▼

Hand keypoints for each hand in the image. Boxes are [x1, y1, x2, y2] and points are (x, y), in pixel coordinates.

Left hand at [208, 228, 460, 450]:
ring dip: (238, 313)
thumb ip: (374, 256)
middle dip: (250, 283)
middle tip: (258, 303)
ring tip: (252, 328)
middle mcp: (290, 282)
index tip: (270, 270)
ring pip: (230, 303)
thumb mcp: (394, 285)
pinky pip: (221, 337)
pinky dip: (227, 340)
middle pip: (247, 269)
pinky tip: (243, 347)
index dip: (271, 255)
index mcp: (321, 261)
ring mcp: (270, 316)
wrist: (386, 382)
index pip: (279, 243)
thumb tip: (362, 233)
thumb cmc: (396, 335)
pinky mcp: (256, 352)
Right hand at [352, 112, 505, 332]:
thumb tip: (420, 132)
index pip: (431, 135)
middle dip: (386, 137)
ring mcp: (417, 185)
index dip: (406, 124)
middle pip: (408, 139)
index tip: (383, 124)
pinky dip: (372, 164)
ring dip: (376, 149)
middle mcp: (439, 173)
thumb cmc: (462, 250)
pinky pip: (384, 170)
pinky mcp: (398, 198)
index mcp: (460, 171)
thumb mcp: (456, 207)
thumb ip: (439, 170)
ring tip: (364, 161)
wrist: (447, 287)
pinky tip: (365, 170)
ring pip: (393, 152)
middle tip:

▲

## ASSIGNMENT
When copying the data above, keep every line exactly as written.

## SOLUTION FOR THIS TASK
Hand keypoints for each hand in the image. Boxes are [x1, y1, x2, y2] and points are (x, y), in pixel coordinates.

Left hand at [208, 228, 460, 450]:
ring dip: (238, 313)
thumb ip: (374, 256)
middle dip: (250, 283)
middle tip: (258, 303)
ring tip: (252, 328)
middle mcp: (290, 282)
index tip: (270, 270)
ring pip: (230, 303)
thumb mcp: (394, 285)
pinky pip: (221, 337)
pinky dip: (227, 340)
middle pip: (247, 269)
pinky tip: (243, 347)
index dip: (271, 255)
index mcp: (321, 261)
ring mcp: (270, 316)
wrist: (386, 382)
index pip: (279, 243)
thumb tip: (362, 233)
thumb cmc: (396, 335)
pinky mcp: (256, 352)
Right hand at [352, 112, 505, 332]:
thumb tip: (420, 132)
index pip: (431, 135)
middle dip: (386, 137)
ring mcp: (417, 185)
index dip: (406, 124)
middle pip: (408, 139)
index tip: (383, 124)
pinky dip: (372, 164)
ring dip: (376, 149)
middle mcp: (439, 173)
thumb cmc: (462, 250)
pinky pip: (384, 170)
pinky mcp: (398, 198)
index mcp: (460, 171)
thumb mcp: (456, 207)
thumb ip: (439, 170)
ring tip: (364, 161)
wrist: (447, 287)
pinky tip: (365, 170)
ring pip: (393, 152)
middle tip:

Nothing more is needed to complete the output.